Drugmakers take to airwaves to counter Trump's charge

The top trade association for U.S. drugmakers is spending more on television advertising than any other special-interest group, part of a multi-year campaign to repair the industry's reputation and counter President Donald Trump's claims that it's "getting away with murder" on pricing.

The Pharmaceutical Research and Manufacturers of America, commonly known as PhRMA, has already spent an estimated $8.6 million on broadcast television and cable ads in 2017, according to data from Kantar Media's CMAG, which tracks issue ads.

The pharmaceuticals group hadn't bought any broadcast TV ads in at least five years. It now plans to spend "high tens of millions of dollars every year" on its campaign, including TV, radio and digital ads, as well as hosted events, said Robert Zirkelbach, its executive vice president for public affairs.

By comparison, the top advertiser in the debate about repealing Obamacare — a coalition of health care providers and advocates opposed to the law's repeal — has spent less than a quarter of PhRMA's total this year.

□ □ □ □ □

### Required actions
1. Answer these from the article on drugmakers' TV advertising:
(a) How much has PhRMA already spent on broadcast television and cable ads in 2017, by the estimate given?
(b) For how long before this had the group not bought any broadcast TV ads?
(c) What is Robert Zirkelbach's title?
2. Transcribe the article on drugmakers' TV advertising, starting at "The top trade" and ending at "for public affairs.".

### Source data
□ □ □ □ □

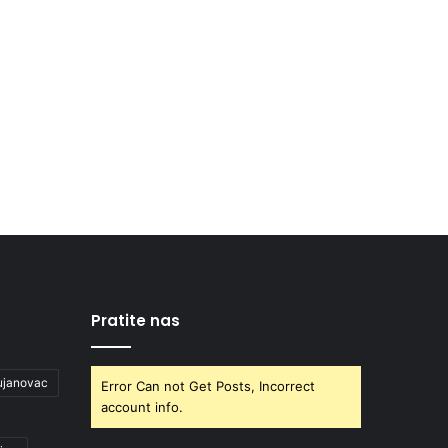
Pratite nas
ujanovac
Error Can not Get Posts, Incorrect
account info.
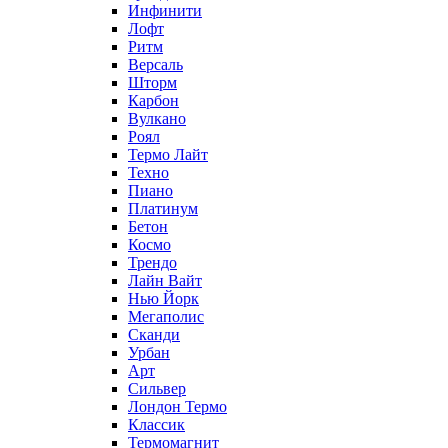
Инфинити
Лофт
Ритм
Версаль
Шторм
Карбон
Вулкано
Роял
Термо Лайт
Техно
Пиано
Платинум
Бетон
Космо
Трендо
Лайн Вайт
Нью Йорк
Мегаполис
Сканди
Урбан
Арт
Сильвер
Лондон Термо
Классик
Термомагнит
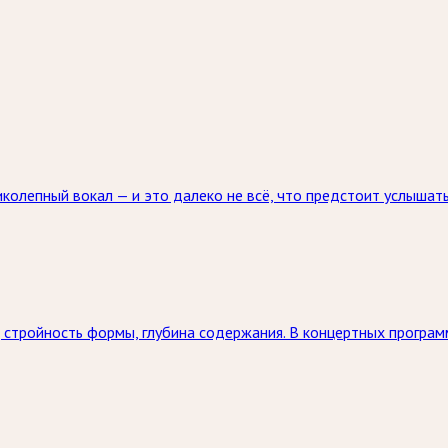
колепный вокал — и это далеко не всё, что предстоит услышат
 стройность формы, глубина содержания. В концертных програм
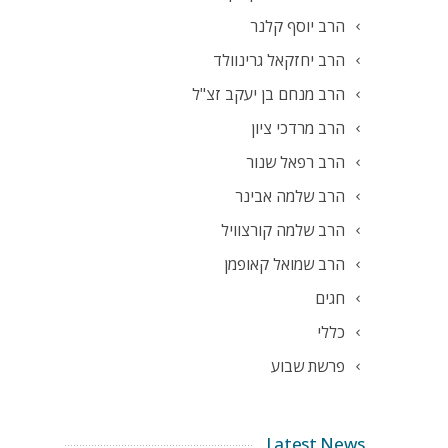
הרב יוסף קלנר
הרב יחזקאל גרינוולד
הרב מנחם בן יעקב זצ"ל
הרב מרדכי ציון
הרב רפאל שנור
הרב שלמה אבינר
הרב שלמה קורצוויל
הרב שמואל קאופמן
חגים
כללי
פרשת שבוע
Latest News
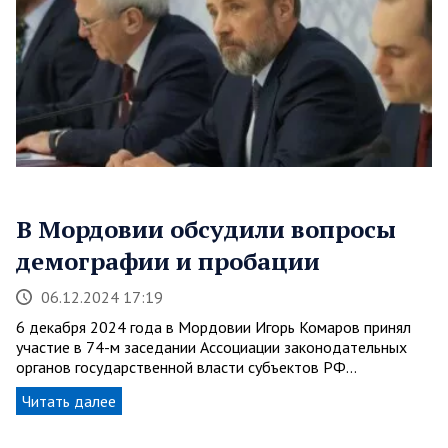
В Мордовии обсудили вопросы
демографии и пробации
06.12.2024 17:19
6 декабря 2024 года в Мордовии Игорь Комаров принял
участие в 74-м заседании Ассоциации законодательных
органов государственной власти субъектов РФ…
Читать далее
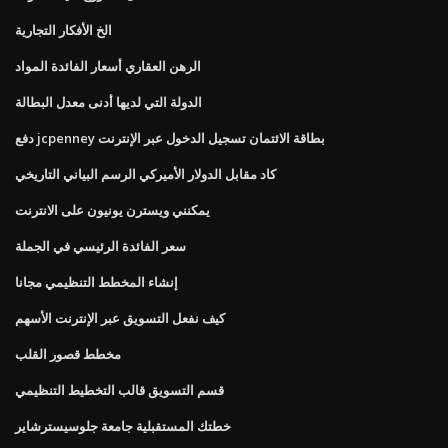
الخ الأفكار التجارية
الرهن العقاري أسعار الفائدة المواد
الدولة التي لديها أدنى معدل البطالة
دفع jcpenney بطاقة الائتمان تسجيل الدخول عبر الإنترنت
كاد مقابل الدولار الأميركي الرسم البياني التاريخي
يمكنني ويسترن يونيون على الانترنت
سعر الفائدة الرئيسي في الجملة
إنشاء المخطط التنظيمي مجانا
كيف نفعل التسويق عبر الإنترنت الأسهم
مخطط قصور القلب
قسم التسويق قالب التخطيط التنظيمي
خطتك المستقبلية جامعة جلوسيسترشاير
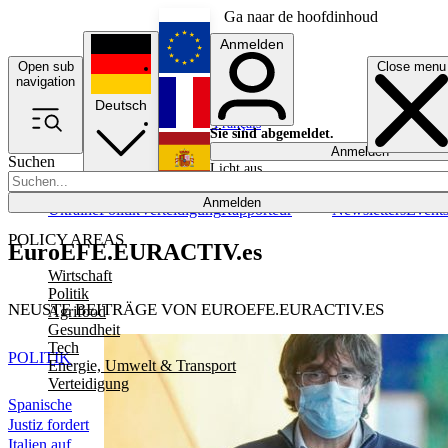
Ga naar de hoofdinhoud
Anmelden
Open sub
Close menu
English
navigation
Deutsch
Français
Sie sind abgemeldet.
Anmelden
Suchen
Licht aus
Español
Anmelden
Ukraine
Politik
Verteidigung
Rapporteur
Newsletters
Event
POLICY AREAS
EuroEFE.EURACTIV.es
Wirtschaft
Politik
NEUSTE BEITRÄGE VON EUROEFE.EURACTIV.ES
Agrifood
Gesundheit
Tech
POLITIK
Energie, Umwelt & Transport
Verteidigung
Spanische
Justiz fordert
Italien auf,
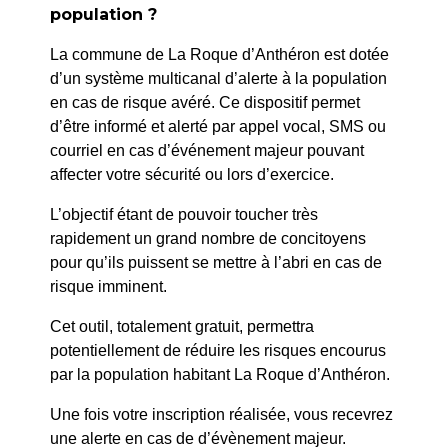
N° 65/25 – CESSION DU VEHICULE TRACTEUR
population ?
MASSEY FERGUSON
La commune de La Roque d’Anthéron est dotée
d’un système multicanal d’alerte à la population
SUIV
en cas de risque avéré. Ce dispositif permet
73/25 – AVENANT À LA CONVENTION DE
d’être informé et alerté par appel vocal, SMS ou
LOCATION DE L’ABBAYE DE SILVACANE EN DATE
courriel en cas d’événement majeur pouvant
DU 04/02/2025 ENTRE LA COMMUNE DE LA
affecter votre sécurité ou lors d’exercice.
ROQUE D’ANTHÉRON ET LE BÉNÉFICIAIRE
L’objectif étant de pouvoir toucher très
rapidement un grand nombre de concitoyens
pour qu’ils puissent se mettre à l’abri en cas de
risque imminent.
Cet outil, totalement gratuit, permettra
potentiellement de réduire les risques encourus
par la population habitant La Roque d’Anthéron.
Une fois votre inscription réalisée, vous recevrez
une alerte en cas de d’évènement majeur.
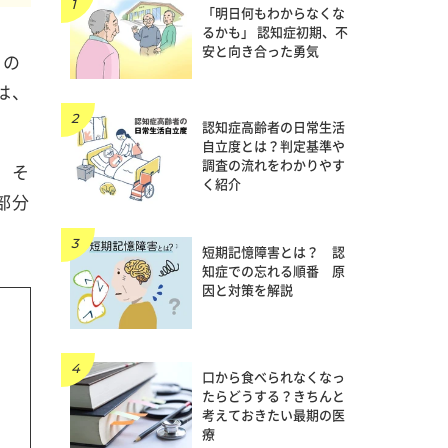
「明日何もわからなくな
るかも」 認知症初期、不
安と向き合った勇気
の
は、
認知症高齢者の日常生活
自立度とは？判定基準や
調査の流れをわかりやす
。そ
く紹介
部分
短期記憶障害とは？ 認
知症での忘れる順番 原
因と対策を解説
口から食べられなくなっ
たらどうする？きちんと
考えておきたい最期の医
療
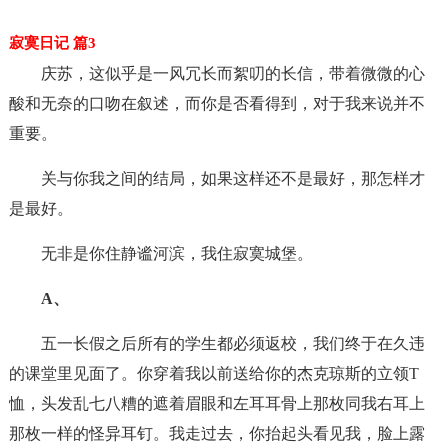
寂寞日记 篇3
庆苏，这似乎是一风冗长而絮叨的长信，带着微微的心
酸和无奈的口吻在叙述，而你是否看得到，对于我来说并不
重要。
关与你我之间的结局，如果这样还不是最好，那怎样才
是最好。
无非是你住静谧河滨，我住寂寞城堡。
A、
五一长假之后所有的学生都必须返校，我们终于在久违
的课堂里见面了。你穿着我以前送给你的杰克琼斯的立领T
恤，头发乱七八糟的遮着眉眼和左耳耳骨上那枚同我右耳上
那枚一样的怪异耳钉。我走过去，你抬起头看见我，脸上露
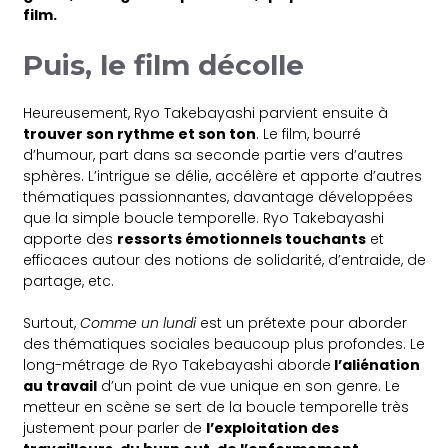
film.
Puis, le film décolle
Heureusement, Ryo Takebayashi parvient ensuite à
trouver son rythme et son ton
. Le film, bourré
d’humour, part dans sa seconde partie vers d’autres
sphères. L’intrigue se délie, accélère et apporte d’autres
thématiques passionnantes, davantage développées
que la simple boucle temporelle. Ryo Takebayashi
apporte des
ressorts émotionnels touchants
et
efficaces autour des notions de solidarité, d’entraide, de
partage, etc.
Surtout,
Comme un lundi
est un prétexte pour aborder
des thématiques sociales beaucoup plus profondes. Le
long-métrage de Ryo Takebayashi aborde
l’aliénation
au travail
d’un point de vue unique en son genre. Le
metteur en scène se sert de la boucle temporelle très
justement pour parler de
l’exploitation des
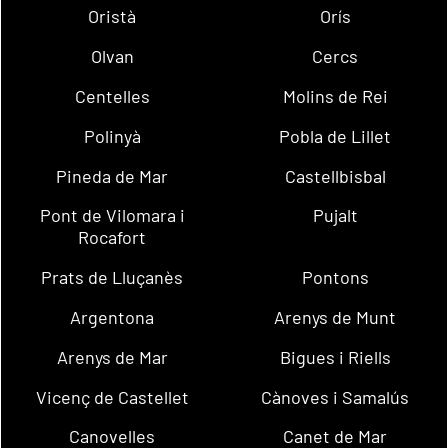
Oristà
Orís
Olvan
Cercs
Centelles
Molins de Rei
Polinyà
Pobla de Lillet
Pineda de Mar
Castellbisbal
Pont de Vilomara i
Pujalt
Rocafort
Prats de Lluçanès
Pontons
Argentona
Arenys de Munt
Arenys de Mar
Bigues i Riells
Vicenç de Castellet
Cànoves i Samalús
Canovelles
Canet de Mar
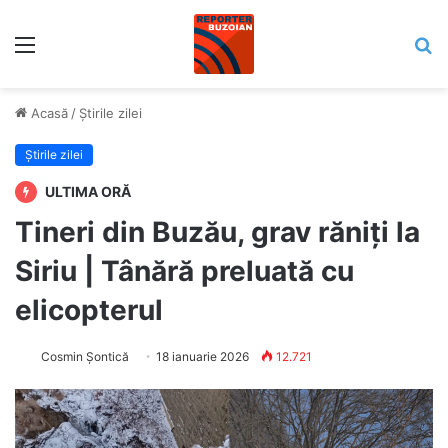
Meniu
C
Acasă
/
Știrile zilei
Știrile zilei
ULTIMA ORĂ
Tineri din Buzău, grav răniți la
Siriu | Tânără preluată cu
elicopterul
Cosmin Șontică
18 ianuarie 2026
12.721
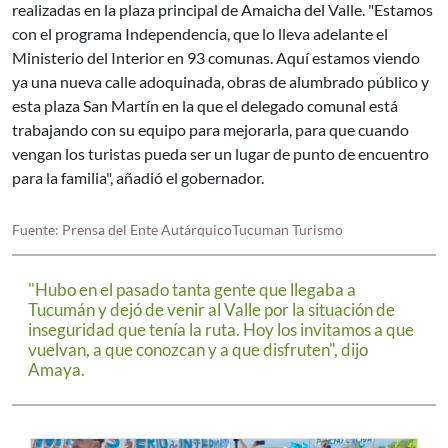
realizadas en la plaza principal de Amaicha del Valle. "Estamos
con el programa Independencia, que lo lleva adelante el
Ministerio del Interior en 93 comunas. Aquí estamos viendo
ya una nueva calle adoquinada, obras de alumbrado público y
esta plaza San Martín en la que el delegado comunal está
trabajando con su equipo para mejorarla, para que cuando
vengan los turistas pueda ser un lugar de punto de encuentro
para la familia", añadió el gobernador.
Fuente: Prensa del Ente AutárquicoTucuman Turismo
"Hubo en el pasado tanta gente que llegaba a
Tucumán y dejó de venir al Valle por la situación de
inseguridad que tenía la ruta. Hoy los invitamos a que
vuelvan, a que conozcan y a que disfruten", dijo
Amaya.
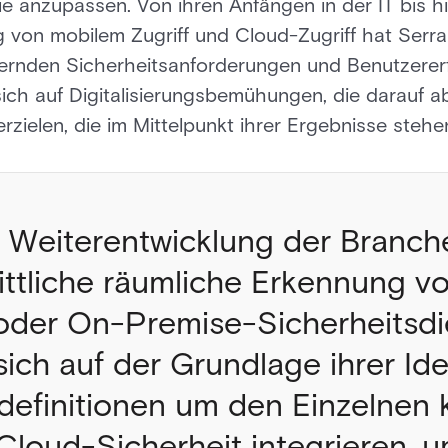
sie anzupassen. Von ihren Anfängen in der IT bis hi
ng von mobilem Zugriff und Cloud-Zugriff hat Ser
dernden Sicherheitsanforderungen und Benutzerer
sich auf Digitalisierungsbemühungen, die darauf a
erzielen, die im Mittelpunkt ihrer Ergebnisse stehe
 Weiterentwicklung der Branch
rittliche räumliche Erkennung 
oder On-Premise-Sicherheitsdi
sich auf der Grundlage ihrer Id
definitionen um den Einzelnen
Cloud-Sicherheit integrieren, u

□ □ □ □ □

### Solutions
1.
(a) An estimated $8.6 million.
(b) At least five years.
(c) Executive vice president for public affairs.

2.
The top trade association for U.S. drugmakers is spending more on television advertising than any other special-interest group, part of a multi-year campaign to repair the industry's reputation and counter President Donald Trump's claims that it's "getting away with murder" on pricing.

The Pharmaceutical Research and Manufacturers of America, commonly known as PhRMA, has already spent an estimated $8.6 million on broadcast television and cable ads in 2017, according to data from Kantar Media's CMAG, which tracks issue ads.

The pharmaceuticals group hadn't bought any broadcast TV ads in at least five years. It now plans to spend "high tens of millions of dollars every year" on its campaign, including TV, radio and digital ads, as well as hosted events, said Robert Zirkelbach, its executive vice president for public affairs.